Frame‑level VAD API:

```python
from nemoasr2pytorch.vad.api import load_default_frame_vad_model, run_vad_on_waveform
import torchaudio

# Loads MarbleNet VAD; if the .pt is missing, it is auto-downloaded
# from ModelScope to ./exports/frame_vad_multilingual_marblenet_v2.0.pt
vad_model = load_default_frame_vad_model()

waveform, sr = torchaudio.load("your_audio.wav")
if sr != vad_model.preprocessor.sample_rate:
    waveform = torchaudio.functional.resample(
        waveform, sr, vad_model.preprocessor.sample_rate
    )

probs, segments = run_vad_on_waveform(vad_model, waveform.squeeze(0))
print("Segments:", segments)
```

## Long‑audio inference (concept)

The repository version ships a reference script `inference.py` which:

- loads a Parakeet model (v2/v3, chosen by `lang`);
- optionally runs MarbleNet VAD to detect speech regions;
- merges VAD segments into chunks based on `min_seg` / `max_seg` length;
- runs Parakeet on each chunk and concatenates the results.

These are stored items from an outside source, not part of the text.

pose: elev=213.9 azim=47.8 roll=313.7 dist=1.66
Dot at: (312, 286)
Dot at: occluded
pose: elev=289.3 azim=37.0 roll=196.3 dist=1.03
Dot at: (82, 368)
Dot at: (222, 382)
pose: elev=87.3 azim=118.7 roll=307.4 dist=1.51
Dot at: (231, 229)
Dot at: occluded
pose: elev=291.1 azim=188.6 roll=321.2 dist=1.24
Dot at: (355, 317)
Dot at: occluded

The core logic is implemented via the public APIs:

- `nemoasr2pytorch.vad.api` – VAD model + `run_vad_on_waveform`
- `nemoasr2pytorch.asr.api` – Parakeet model + `transcribe` / `transcribe_amp`

You can either:

- copy `inference.py` from the GitHub repo and adapt it to your own CLI; or
- re‑implement a similar pipeline in your application using the two APIs above.

## Package APIs

Main public modules:

- `nemoasr2pytorch.asr.api`
  - `load_default_parakeet_tdt_model(lang="EN" | "EU", device=None, dtype=torch.float32)`  
    Load Parakeet‑TDT in FP32; `lang` chooses v2 (EN) vs v3 (EU).  
  - `load_parakeet_tdt_fp16(lang="EN" | "EU", device=None)`  
    Load FP16 model (usually on GPU).  
  - `load_parakeet_tdt_bf16(lang="EN" | "EU", device=None)`  
    Load BF16 model (if supported).  
  - `transcribe(model, audio)`  
    Greedy TDT decoding in full precision (CPU or GPU).  
  - `transcribe_amp(model, audio)`  
    Greedy TDT decoding with AMP on CUDA for low‑precision models.

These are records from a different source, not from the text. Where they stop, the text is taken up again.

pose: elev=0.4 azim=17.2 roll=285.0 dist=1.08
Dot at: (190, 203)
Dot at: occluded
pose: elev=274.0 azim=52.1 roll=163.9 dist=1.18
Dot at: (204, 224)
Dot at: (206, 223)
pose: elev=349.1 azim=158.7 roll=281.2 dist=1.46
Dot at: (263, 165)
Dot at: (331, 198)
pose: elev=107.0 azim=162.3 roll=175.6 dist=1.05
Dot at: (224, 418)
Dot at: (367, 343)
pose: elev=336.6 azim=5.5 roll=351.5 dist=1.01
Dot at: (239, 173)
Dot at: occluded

- `nemoasr2pytorch.vad.api`
  - `load_default_frame_vad_model(device=None, dtype=torch.float32)`  
    Load the MarbleNet VAD model from a local `.pt`.  
  - `run_vad_on_waveform(model, audio, ...)`  
    Compute per‑frame speech probabilities and return merged speech segments.

## Notes / Limitations

- This package focuses on **inference only**; training and NeMo’s full config stack (Hydra/Lightning) are intentionally omitted.
- Parakeet weights (`.pt`) are auto‑downloaded from ModelScope on first use; VAD `.pt` is currently expected to be provided by the user (converted from NeMo).
- For best performance and lower memory usage, a CUDA‑enabled PyTorch build is recommended; CPU‑only inference also works but will be slower on long audio.